PORTLAND, Ore. (KOIN) – Portland Mayor Ted Wheeler proposed allocating a $27 million “down payment” to build six designated camping sites during Thursday’s City Council Fall Budget Meeting work session, the mayor’s office announced.
During the City Council work session, Wheeler said “on November 3, council passed five resolutions that will save lives and livelihoods for all Portlanders housed and unhoused. This budget proposal allocates approximately $30 million to the commitments made within those resolutions.”
“Last week, we approved policies to create six designated camping sites and phase-in a citywide ban on unsanctioned camping; this week I am proposing an immediate $27 million City budget down payment to help build six Designated Camping Sites and related priorities,” Wheeler said in a statement. “This $27 million is a great start, and shows we are serious about quick implementation of our affordable housing and houselessness goals, but for the houselessness needs, it’s about half of the total we will need – we still need resources from our Multnomah County, Metro and State of Oregon partners.”
Wheeler added “it’s no surprise that this work requires a considerable amount of funding. I will continue to ask our federal partners, our governor elect, leaders within the Metro regional government, and the incoming Multnomah County chair to partner with us and to provide the services and resources needed to do the hard work ahead of us.”
According to the mayor’s office, $3.5 million of the $27 million will go towards a 50-person city-employee Navigation Team “to increase connection with individuals experiencing homelessness and available services.”
Additionally, Wheeler proposed $4,188,600 for three designated camping sites including site preparation and construction costs and $12,845,750 for operational costs for three camping sites for one year, which would also include staff salaries, according to the mayor’s office.

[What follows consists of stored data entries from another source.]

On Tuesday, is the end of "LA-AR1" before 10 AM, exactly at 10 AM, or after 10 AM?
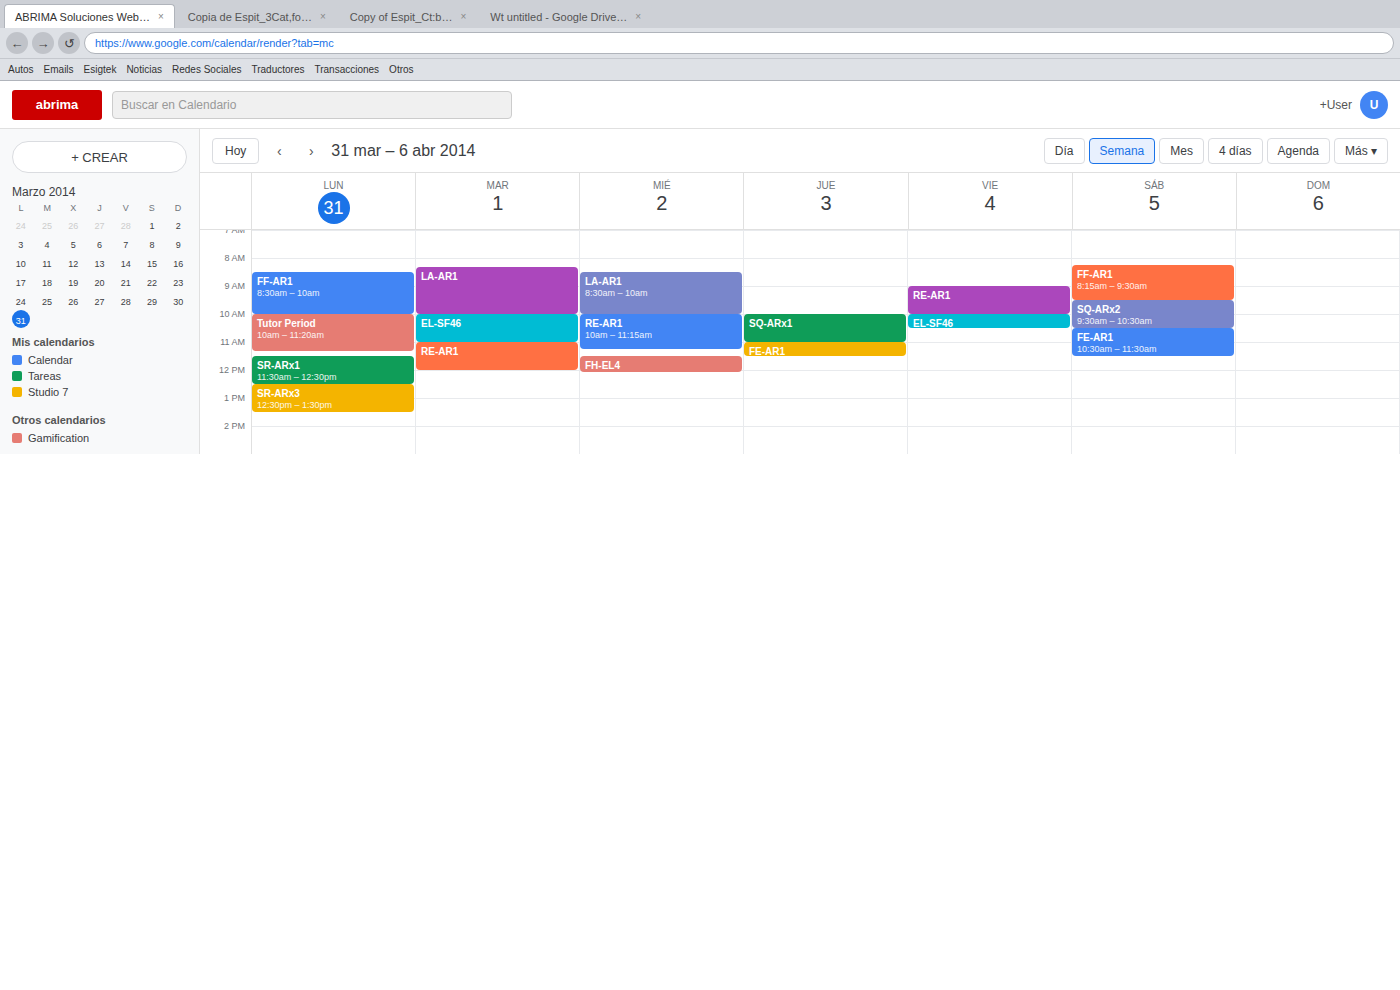
10:00 AM -- exactly at 10 AM, on the 10 AM line.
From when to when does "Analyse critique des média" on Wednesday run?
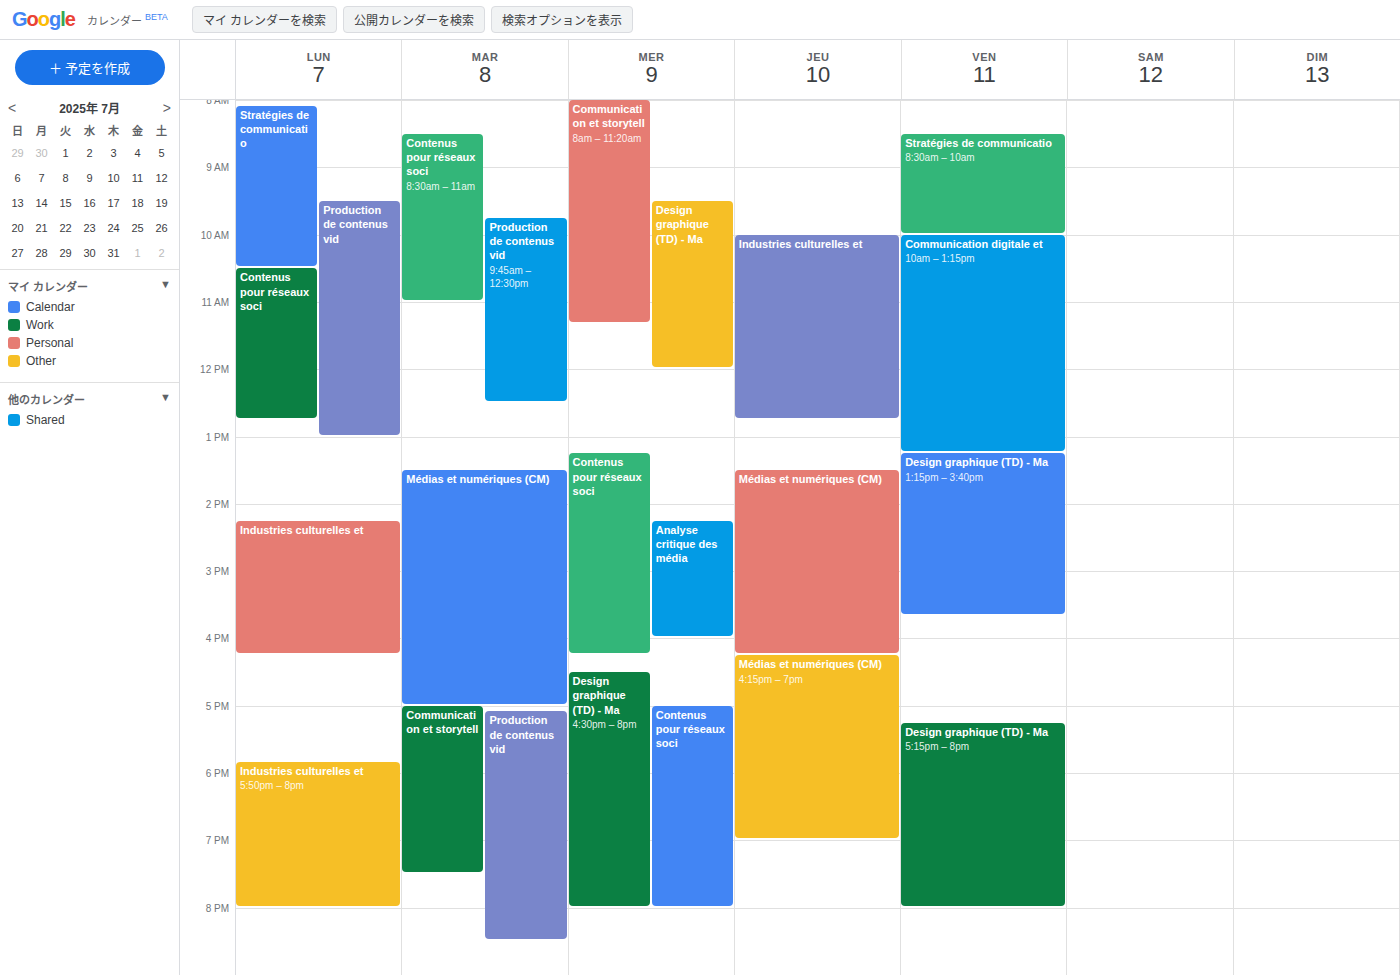
2:15 PM to 4:00 PM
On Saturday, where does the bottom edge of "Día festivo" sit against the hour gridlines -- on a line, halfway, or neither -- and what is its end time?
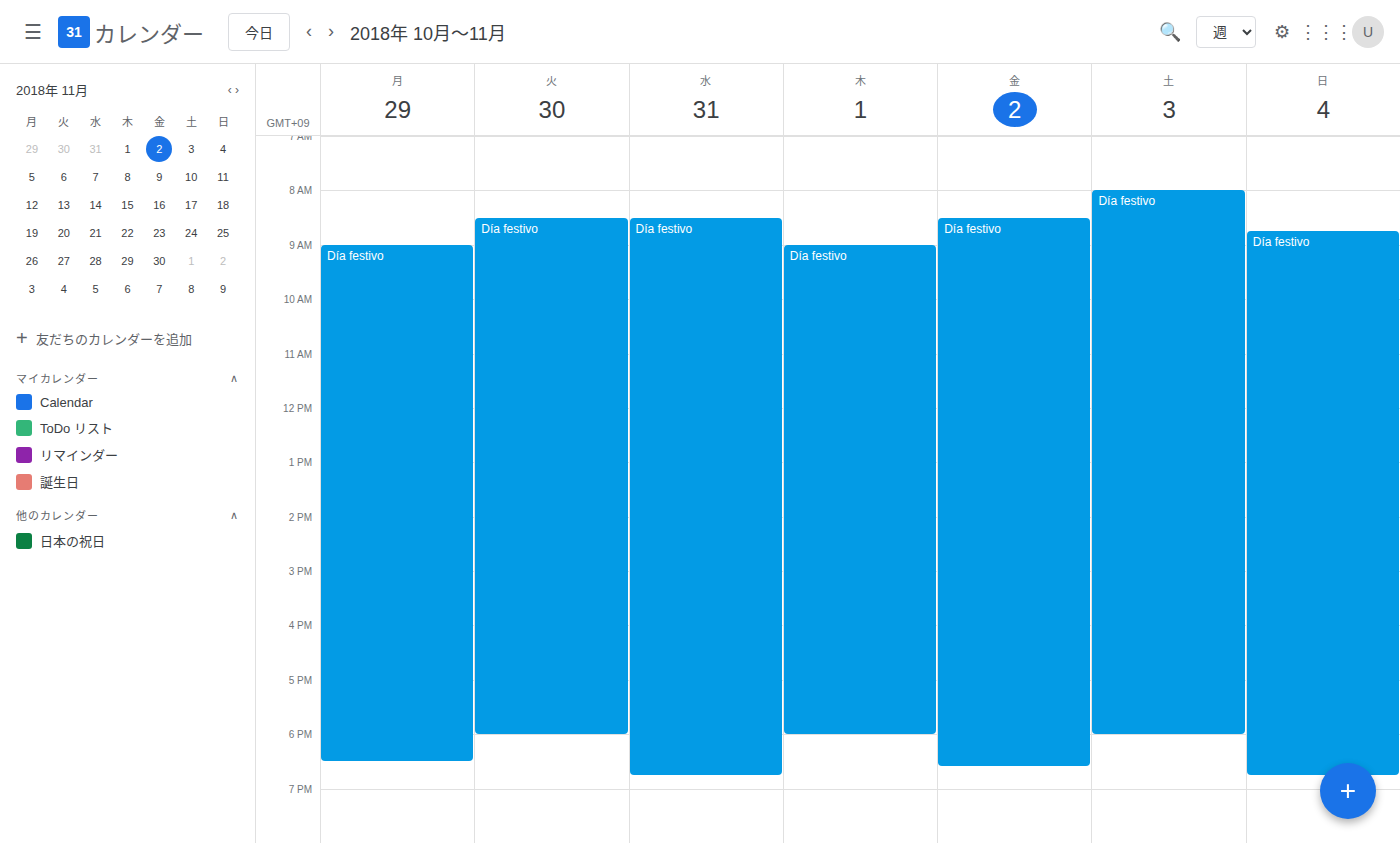
6:00 PM -- exactly on the 6 PM line.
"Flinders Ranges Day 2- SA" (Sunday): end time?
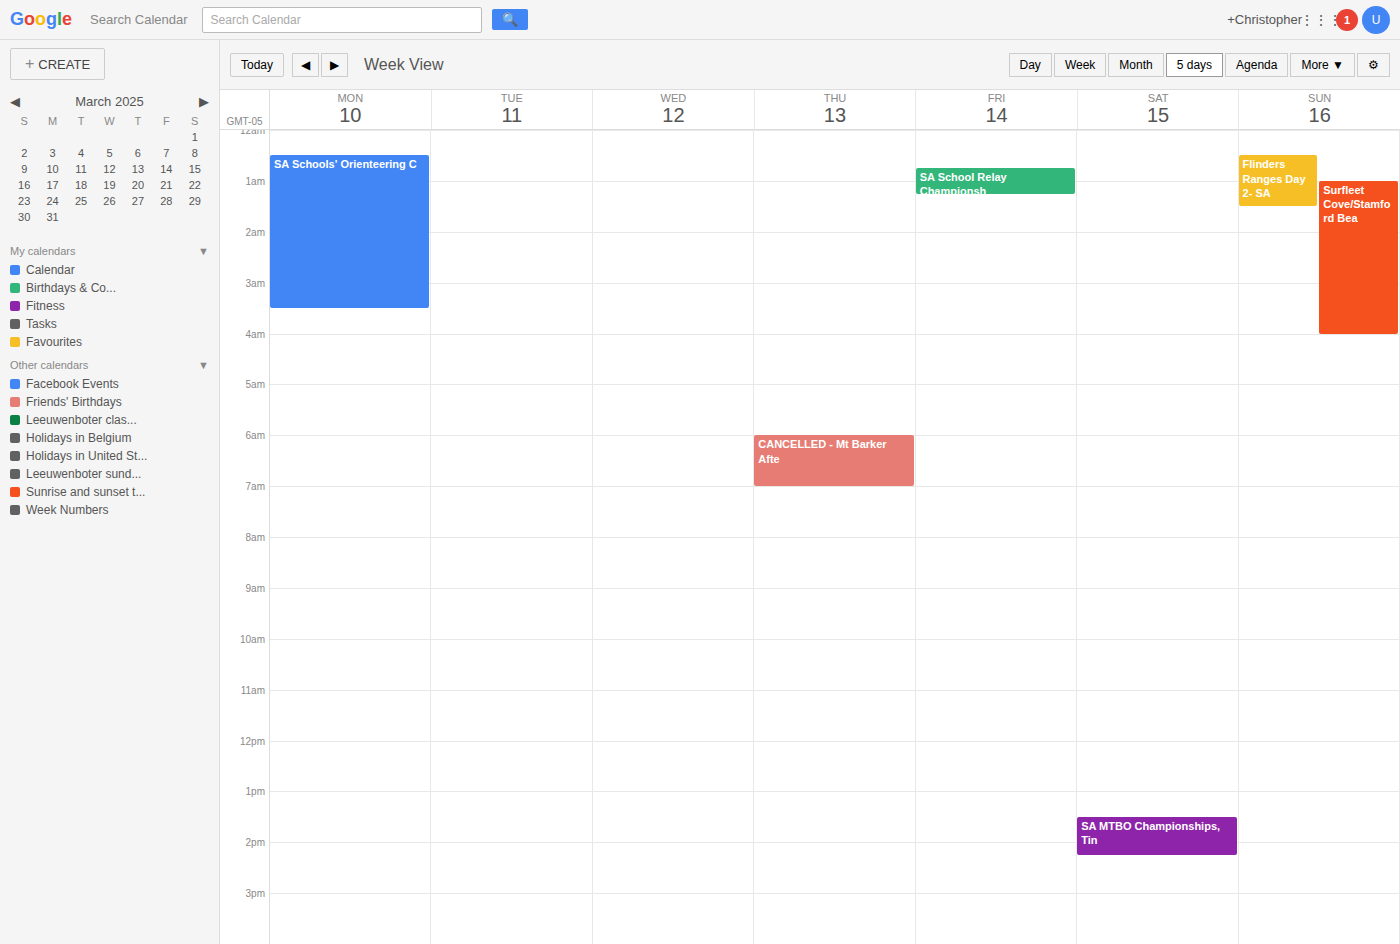
1:30 AM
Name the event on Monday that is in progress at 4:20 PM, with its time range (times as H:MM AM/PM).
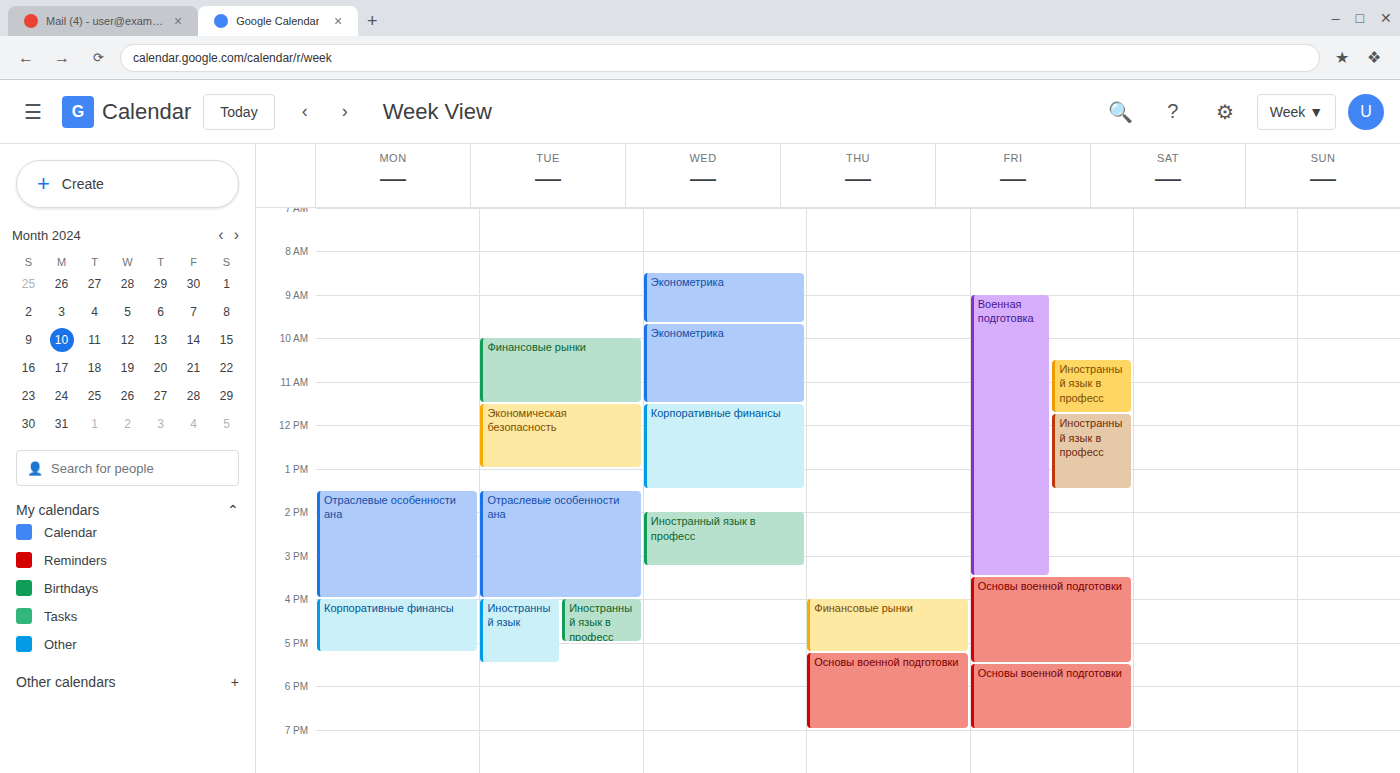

The mayor also proposed $750,000 for private security contracts “for surrounding neighborhoods and business districts of designated camping locations.” The mayor also proposed allocating $1,500,000 to expand staffing for the City Incident Command team along with $3,891,164 for the Impact Reduction Program.
No votes were cast on Thursday’s proposal, but it has received some criticism from Commissioner Hardesty who claimed her office had only been notified of the changes two days ago.
Hardesty stated “it’s unfortunate that it seems to be just on a fast track for passage. I know I won’t be here next year. But that doesn’t mean I don’t care about how we end this budget cycle.”